● **Input for this task**:
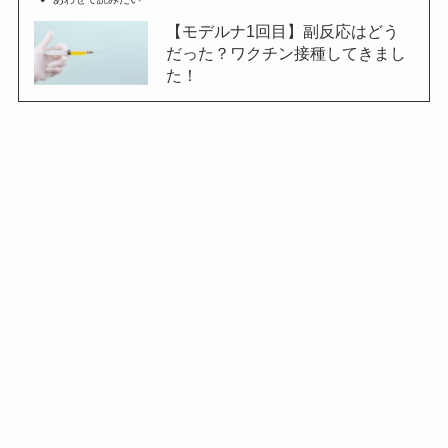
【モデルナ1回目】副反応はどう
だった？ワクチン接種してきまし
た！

---

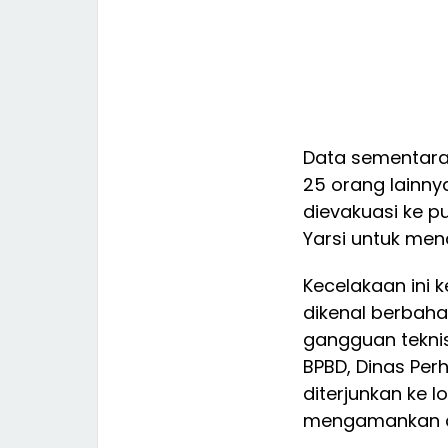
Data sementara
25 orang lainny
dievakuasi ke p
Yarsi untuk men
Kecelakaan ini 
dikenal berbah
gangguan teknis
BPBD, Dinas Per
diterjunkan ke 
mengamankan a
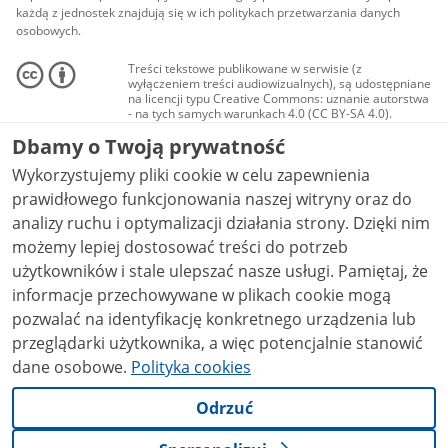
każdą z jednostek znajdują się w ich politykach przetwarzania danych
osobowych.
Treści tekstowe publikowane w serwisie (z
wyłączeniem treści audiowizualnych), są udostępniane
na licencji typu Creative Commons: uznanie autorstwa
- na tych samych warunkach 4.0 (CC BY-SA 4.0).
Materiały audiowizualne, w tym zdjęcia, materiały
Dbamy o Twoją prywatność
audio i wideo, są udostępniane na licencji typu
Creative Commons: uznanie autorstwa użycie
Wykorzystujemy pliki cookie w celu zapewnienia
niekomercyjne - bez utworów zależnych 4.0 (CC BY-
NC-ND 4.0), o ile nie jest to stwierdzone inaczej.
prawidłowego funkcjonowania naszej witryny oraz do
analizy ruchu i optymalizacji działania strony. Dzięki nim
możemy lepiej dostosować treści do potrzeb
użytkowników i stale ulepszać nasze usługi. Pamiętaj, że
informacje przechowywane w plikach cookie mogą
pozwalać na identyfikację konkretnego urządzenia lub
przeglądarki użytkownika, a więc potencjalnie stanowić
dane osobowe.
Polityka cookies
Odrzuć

● **Exercise brief**: Please find out how many lines of the material contain the string "licencji" and answer with the count alone.

● **Output below**: 2